» **PROMPT**
Please copy out the records below, from the line containing "True or false: Total" through the line containing "Is there a majority slice in this chart?", exactly as they appear.

» **WORKING DATA**
== Segment start ==
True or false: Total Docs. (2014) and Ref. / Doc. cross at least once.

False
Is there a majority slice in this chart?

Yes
== Segment end ==
== Segment start ==
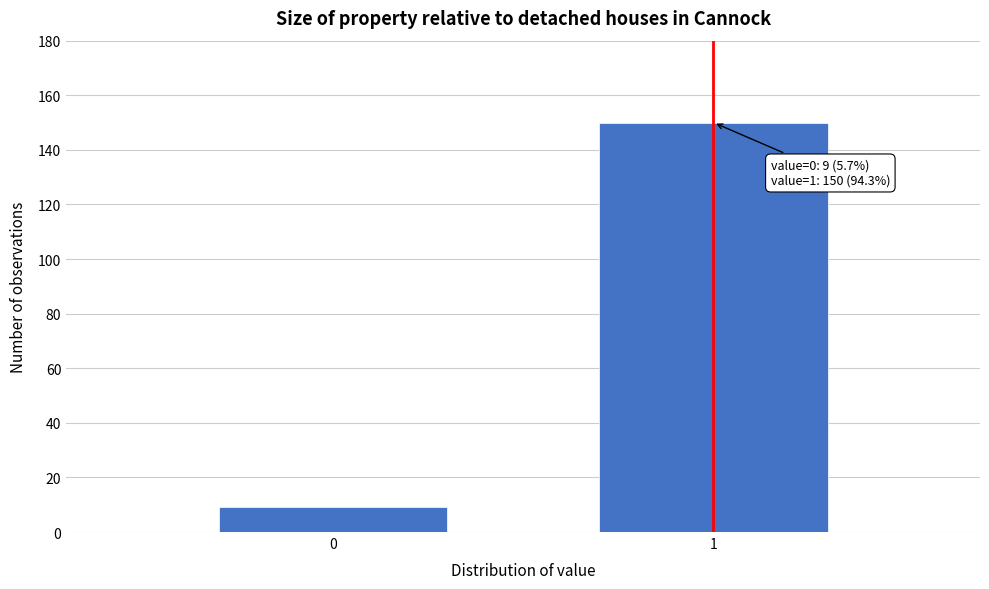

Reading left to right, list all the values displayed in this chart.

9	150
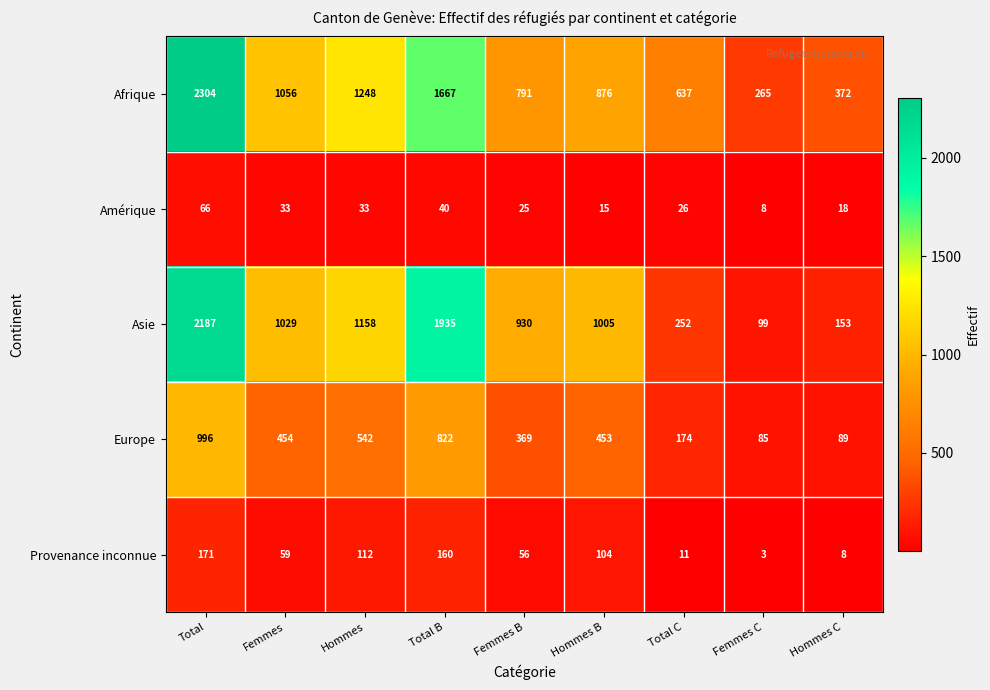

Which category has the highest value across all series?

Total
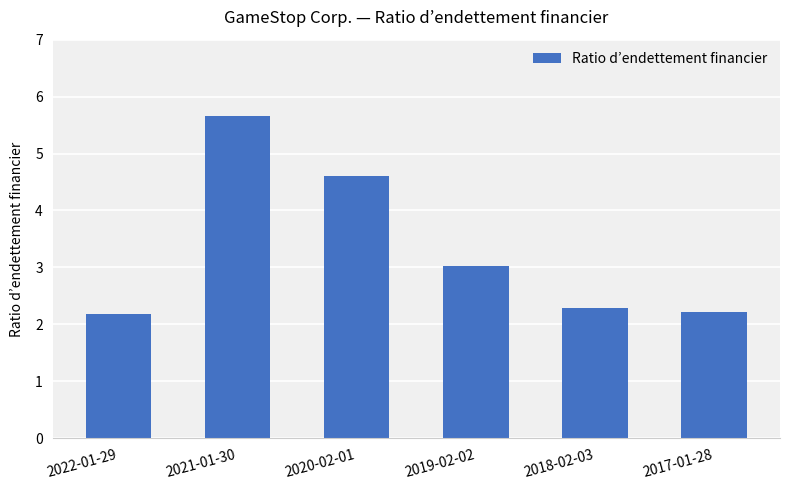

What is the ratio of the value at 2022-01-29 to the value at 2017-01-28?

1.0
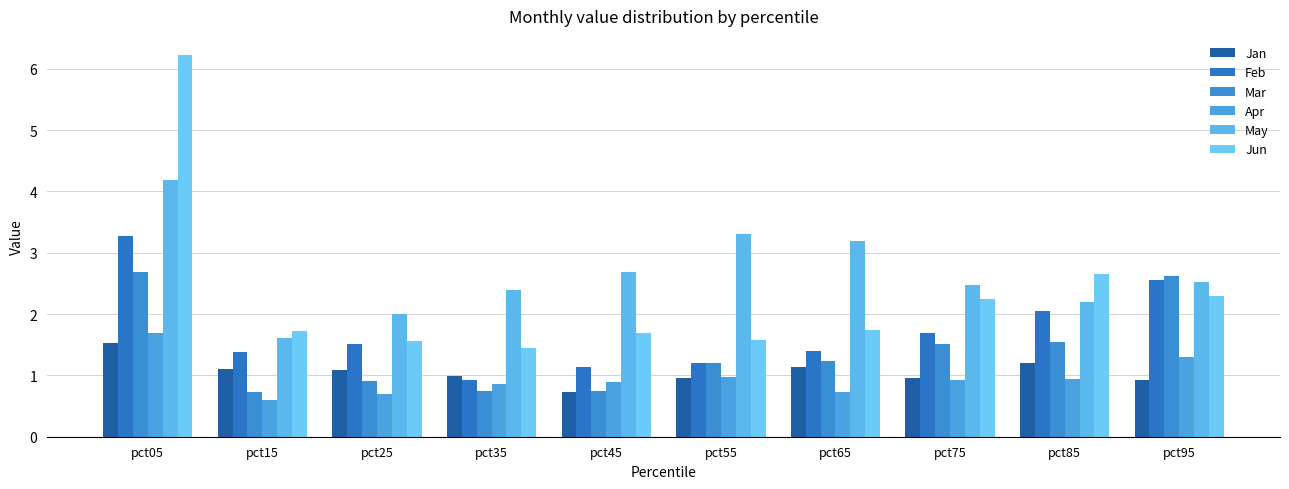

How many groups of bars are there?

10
== Segment end ==
== Segment start ==
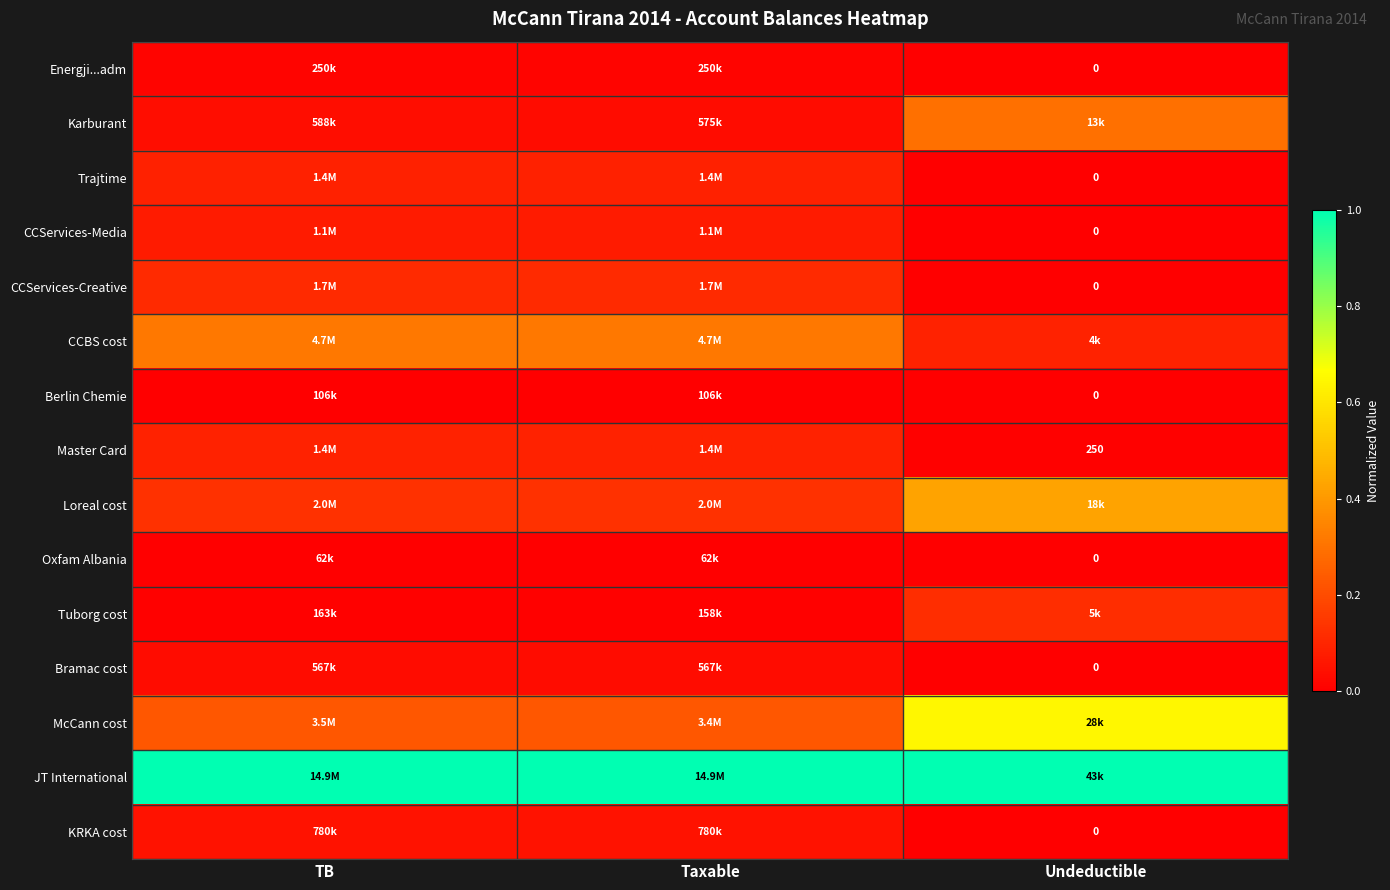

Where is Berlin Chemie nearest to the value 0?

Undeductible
== Segment end ==
» **TASK ANSWER**
True or false: Total Docs. (2014) and Ref. / Doc. cross at least once.

False
Is there a majority slice in this chart?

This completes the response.